1 onion diced
4 garlic cloves diced
2 tablespoons butter
1 pound ground beef/elk/deer
6 cups spaghetti sauce
1 pound dry spaghetti noodles
1 cup grated Parmesan cheese
1 1/2 cups grated cheddar cheese
1 cup cottage cheese
2 tablespoons fresh chopped parsley
Heat oven to 375 degrees. In large pot melt butter. Add the onion & garlic & cook about 3 minutes. Add ground beef & cook through, until there is no pink. Add spaghetti sauce to meat mixture & cover, simmer while you make the noodles. Break spaghetti noodles in half & cook until al dente. Drain & rinse with cold water to prevent sticking.
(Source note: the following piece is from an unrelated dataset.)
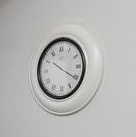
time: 10:20
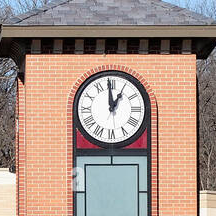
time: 12:59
To assemble place a layer of sauce on the bottom of a 9x13 inch casserole dish. Top with half the noodles in an even layer, coat with half of the remaining sauce. Dollop cottage cheese on top by spoonfuls & as evenly as possible. Sprinkle half the Parmesan & half the cheddar on top. Next put on the remaining noodles in an even layer. Evenly pour on remaining sauce & smooth out using a rubber spatula. Top with remaining cheese & sprinkle on parsley.
Cover with foil & cook for 30 minutes. Remove foil & cook for another 10 minutes or until cheese is bubbly. Serve with burnt butter bread & enjoy!